The three of us sit in a lonely row on a long wooden bench. The cushions are lean as if to make sure we will not stay long, and no one will. My sister sits on one side, me on the other. We bookend him in this way to comfort him and ourselves, but we also sit on either side to keep tabs on him a bit, in case he gets out of control. Although it’s not really possible to control him, we always try.

“Where are we?” he asks in the kind of whisper that is louder than regular speech. His brother and sister-in-law turn and give him the Look. “Haven’t I been here before?” he whispers with more volume. Now his younger sister, who sits in the bench at the front of this small, family section, turns with a horrified look – a heartbroken, heart-wrenching look. “What’s WRONG with him?” she begs, whispering even louder.

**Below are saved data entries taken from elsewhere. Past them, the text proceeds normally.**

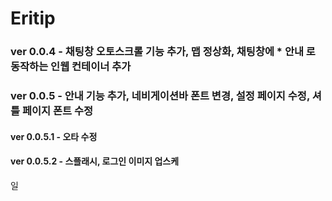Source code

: # Eritip




<h3>ver 0.0.4 - 채팅창 오토스크롤 기능 추가, 맵 정상화, 채팅창에 * 안내 로 동작하는 인웹 컨테이너 추가</h3>

<h3>ver 0.0.5 - 안내 기능 추가, 네비게이션바 폰트 변경, 설정 페이지 수정, 셔틀 페이지 폰트 수정</h3>

   <h4>ver 0.0.5.1 - 오타 수정</h4>
   <h4>ver 0.0.5.2 - 스플래시, 로그인 이미지 업스케</h4>일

Yes. Yes he’d been here before. We’d all been here before. Two years ago we’d been here twice: once to bury our mother…my father’s wife of 56 years, and then four months later we buried dad’s youngest brother. And here we are at the cemetery again. My sister and I, we sit with our ninety-one-year old father, possibly in the exact same spot on this long, lonely, bench. Back then my father was not whispering the way young children do, causing everyone close by to stare with their eyes or their entire bodies. Back then, he was so utterly crushed with his wife’s unexpected death, he sat between us, silent. His brother’s death followed so quickly, he was mostly just numb.

We each held one of his baby-soft hands, just like today, but only for comfort, not control. Before mom crossed over, there had been a few times when dad had completely forgotten something important he’d said, or we’d said to him – like a slice of time had been thoroughly removed with a small sharp knife. But since Mark’s death, something seems to have snapped.

He’s whispering again, louder than before, “What are they talking about? Where are we?” How do you tell someone who’s brain has already completely refused the information, how do you tell them again, whispering, in the midst of a funeral? It would be hard enough if he was a two-year-old boy, which sometimes is the best model for working with my father these days. We are not working with a two-year-old, but with an old man who often has the attention span and sense of time of that of a young child. We are working with someone whose tired mind simply cannot receive this information; that his strapping young nephew once a top high school swimmer, prize winning triathlete, City of Los Angeles Harbor firefighter, has dropped dead of a heart attack, not on the job, but simply at home.

How can we whisper to dad while Mark’s sister is giving his eulogy, that this generous hearted man who always kept the wiffleball baseball game going at our annual Mother’s Day picnic, even if he had to play all the outfield positions, so that the next generation of little kids could have a game, how can we whisper to him that we are about to bury this man?

My sister calls to say that dad is acting strange. He keeps asking her if she is going to “the game”. At first she starts all over again, and tells dad that no, we aren’t going to a baseball game; we’re going to Mark’s funeral. Each time she tells him, he hears it as if it was the first time.

Finally we tell him yes; tomorrow we three will go to the game together. And when it’s time, my father somehow knows that he needs to put his good suit on, and tries to remember how to tie his tie, wide with broad but subtle diagonals, and that he has to put his wingtips on; men’s dress shoes with laces, purchased from a younger brother’s shoe store some fifty years ago, black leather with small, delicate perforations in curved designs at the toe and heel. Shoes with real leather soles that weigh so much dad has trouble picking them up, being just 116 pounds fully dressed, including his shoes. Somehow he knows that today he has to wear his dress suit to “the game”.

“Are you going to the game with us?” he asks hopefully, when I come into the living room, dressed in black. “Yes, we’re all going to the game.”